Friday, May 30, 2008

A Tale of Two Developments, Microsoft versus Open Source

Long ago I wrote that I would relate my experience converting a fledgling system from Windows/IIS/SQL Server/.NET to an open source stack, but I never did. This is one of those situations where I've told the story so often that I feel as though I've already told it here, but that's not true, so here it is.

Back in the 1990s I created an application banks used to check their customers' names against a special list of terrorists, narco-traffickers and sanctioned governments kept by Treasury. This list, the list of Specially Designated Nationals, is one of the weapons at the disposal of the Office of Foreign Assets Control in their offense and defense of economic warfare.

Briefly, the government updates the list whenever necessary and publishes text files on a website. The files contain related lists of information such as addresses and aliases. Critically, the names have been translated from other languages and transliterated from other alphabets, so searching presents some challenges.
━━━━━━━━━━━━━━━━━━━━
In the post comparing Microsoft and open source development, which office uses the list of Specially Designated Nationals?

DATA >>
━━━━━━━━━━━━━━━━━━━━
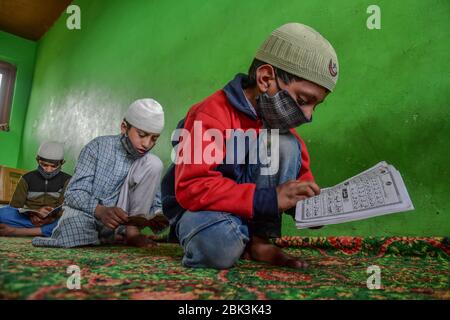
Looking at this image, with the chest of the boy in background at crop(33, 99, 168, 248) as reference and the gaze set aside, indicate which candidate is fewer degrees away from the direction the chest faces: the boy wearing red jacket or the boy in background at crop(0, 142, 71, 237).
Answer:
━━━━━━━━━━━━━━━━━━━━
COMPLETED TASK >> The Office of Foreign Assets Control.